(Dataset entries)
((

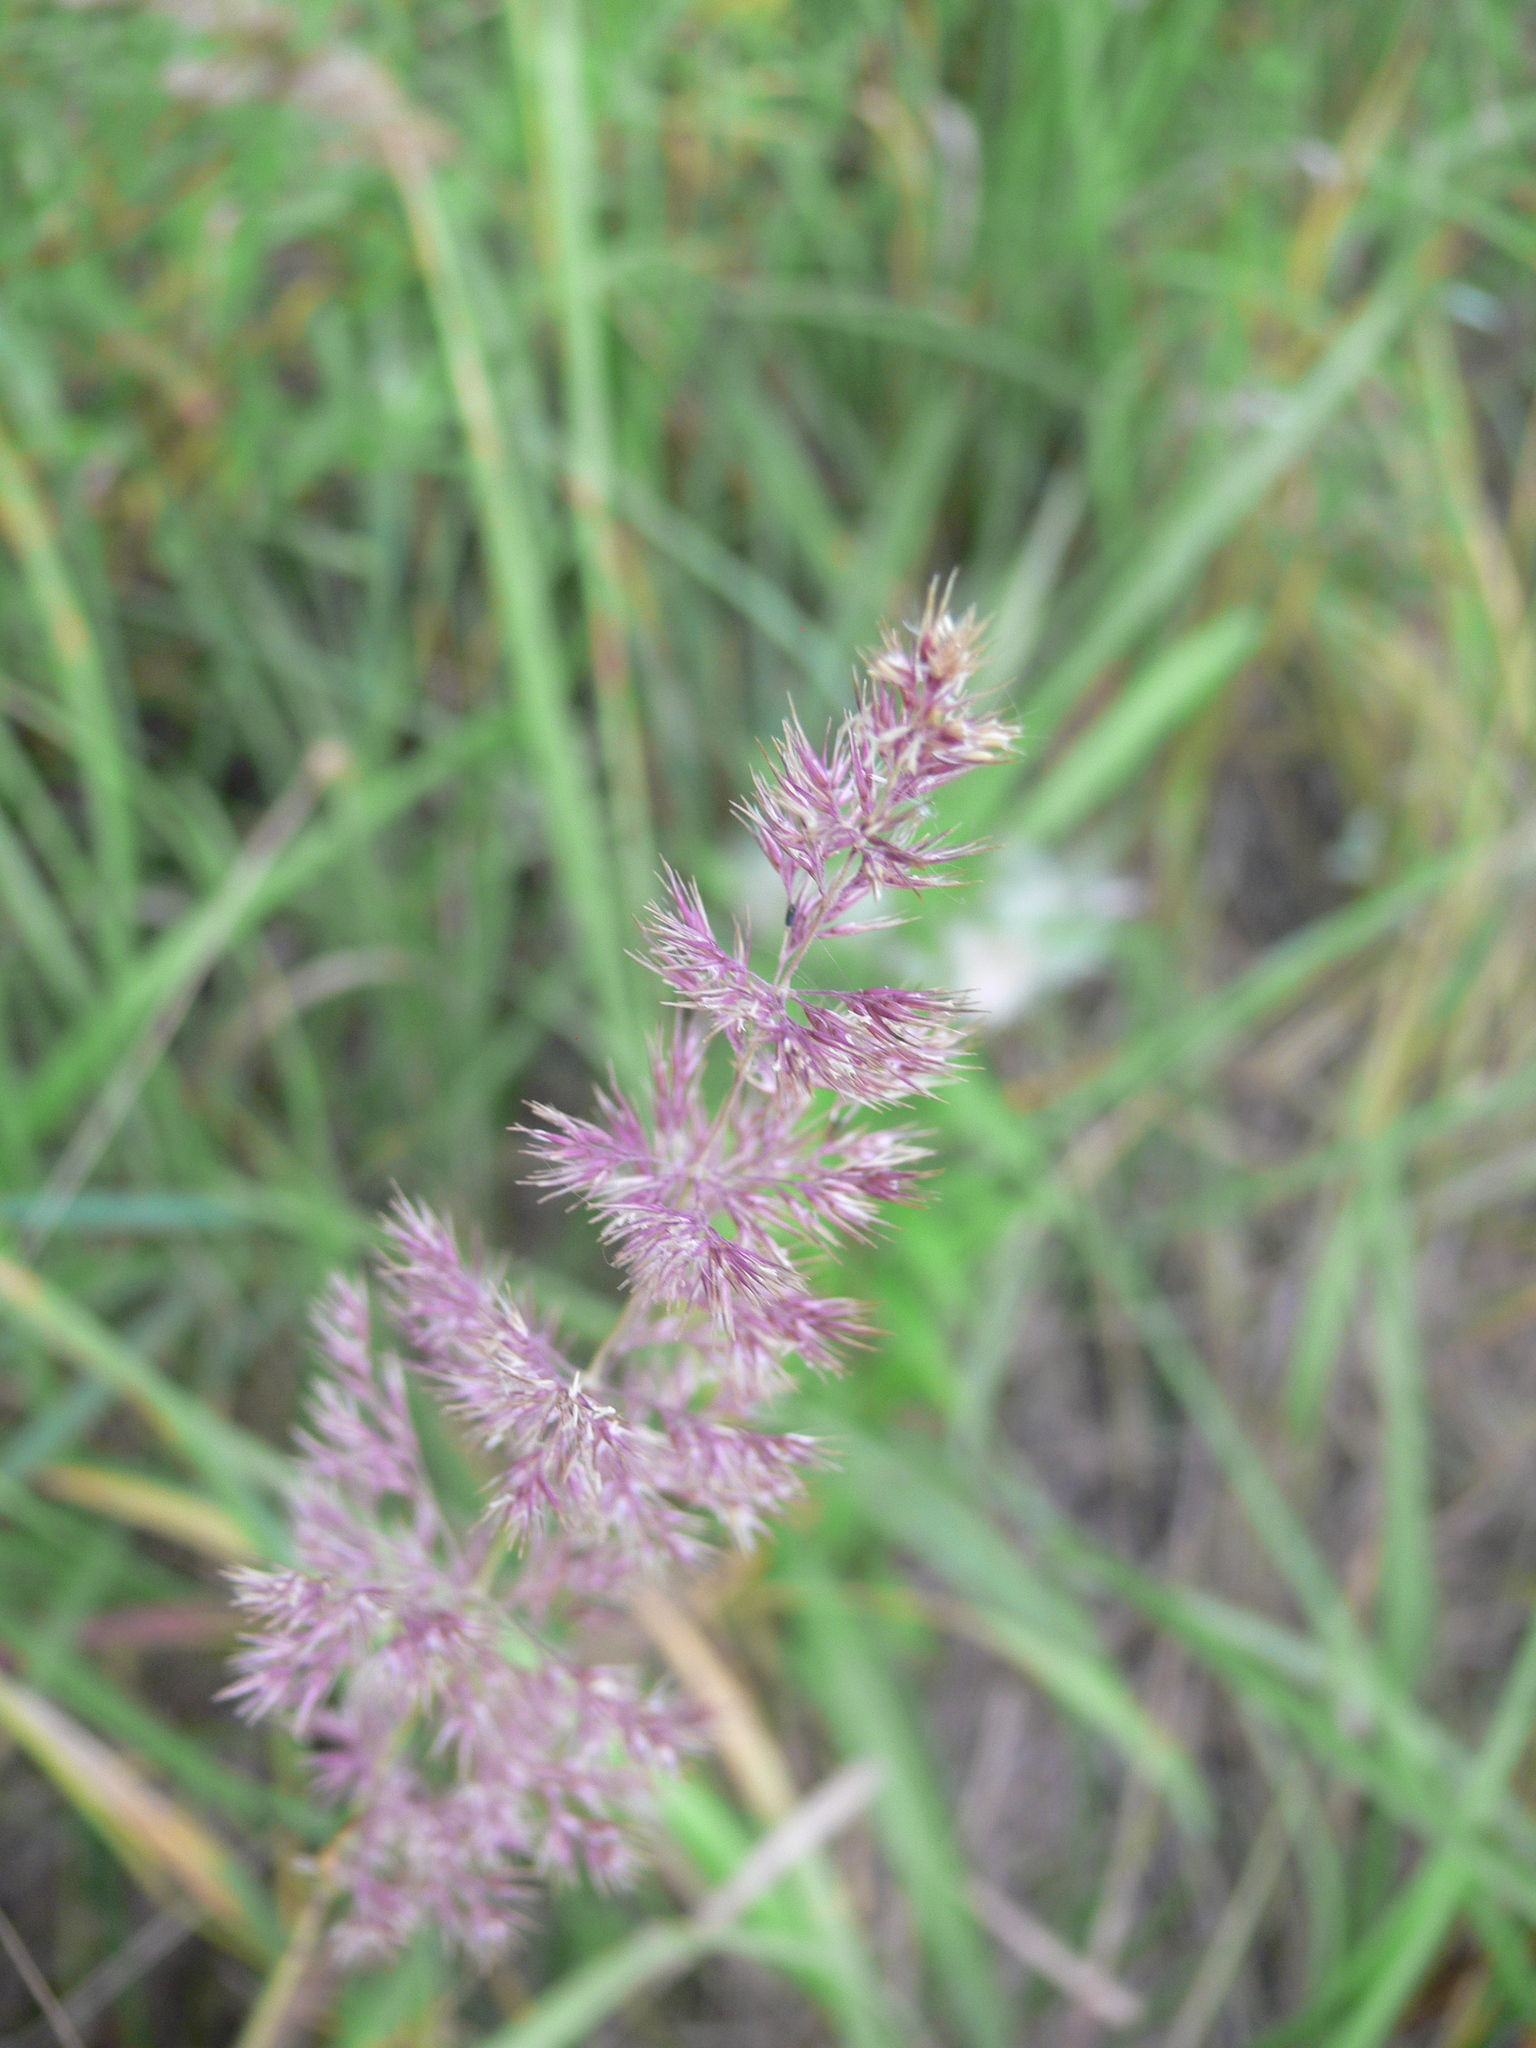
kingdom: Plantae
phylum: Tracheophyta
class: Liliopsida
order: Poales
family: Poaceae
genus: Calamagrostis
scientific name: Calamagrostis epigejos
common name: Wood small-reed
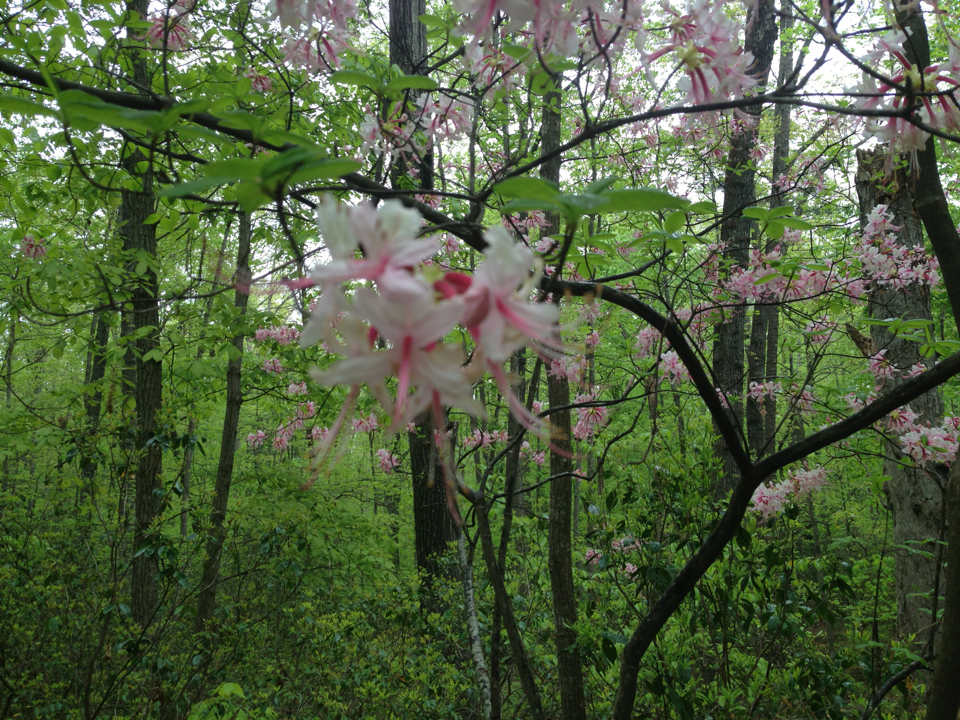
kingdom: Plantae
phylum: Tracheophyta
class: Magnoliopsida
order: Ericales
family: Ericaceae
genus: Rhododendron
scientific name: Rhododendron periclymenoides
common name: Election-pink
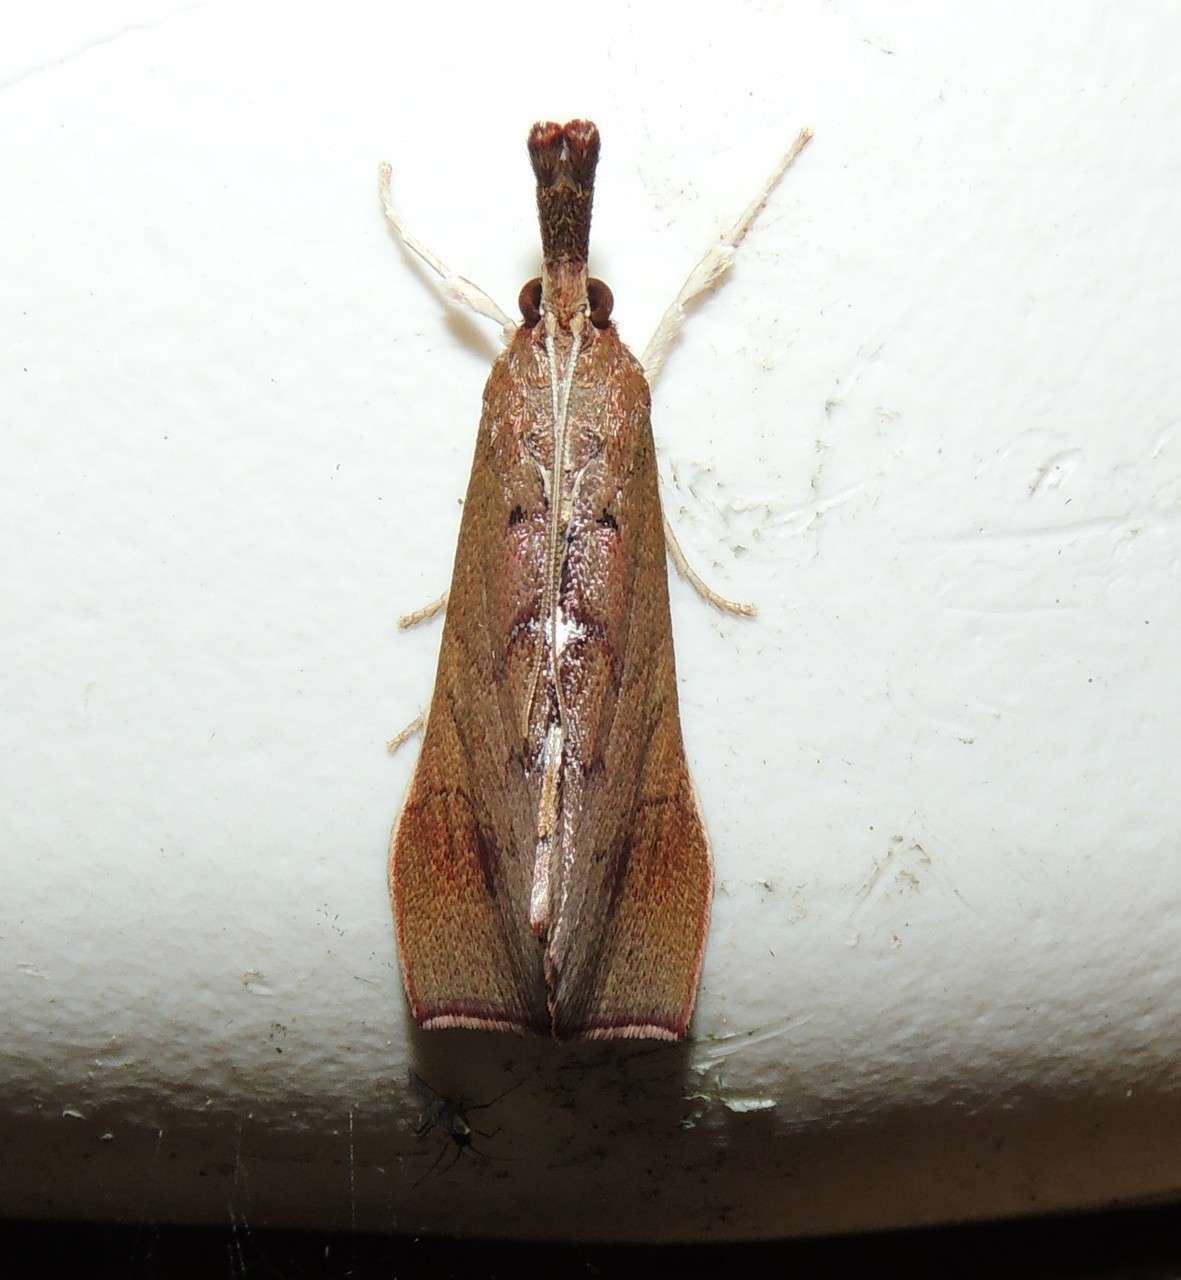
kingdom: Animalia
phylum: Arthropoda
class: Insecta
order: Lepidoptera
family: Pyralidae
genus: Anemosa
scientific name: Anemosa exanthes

))

**TASK OBJECTIVE:** Present every line of the records above as a Markdown table with the columns Row and Record line, numbering the lines in order and skipping any blank ones. Leave the pictures out of the table.

**COMPLETE ANSWER:**
| Row | Record line |
|---|---|
| 1 | kingdom: Plantae |
| 2 | phylum: Tracheophyta |
| 3 | class: Liliopsida |
| 4 | order: Poales |
| 5 | family: Poaceae |
| 6 | genus: Calamagrostis |
| 7 | scientific name: Calamagrostis epigejos |
| 8 | common name: Wood small-reed |
| 9 | kingdom: Plantae |
| 10 | phylum: Tracheophyta |
| 11 | class: Magnoliopsida |
| 12 | order: Ericales |
| 13 | family: Ericaceae |
| 14 | genus: Rhododendron |
| 15 | scientific name: Rhododendron periclymenoides |
| 16 | common name: Election-pink |
| 17 | kingdom: Animalia |
| 18 | phylum: Arthropoda |
| 19 | class: Insecta |
| 20 | order: Lepidoptera |
| 21 | family: Pyralidae |
| 22 | genus: Anemosa |
| 23 | scientific name: Anemosa exanthes |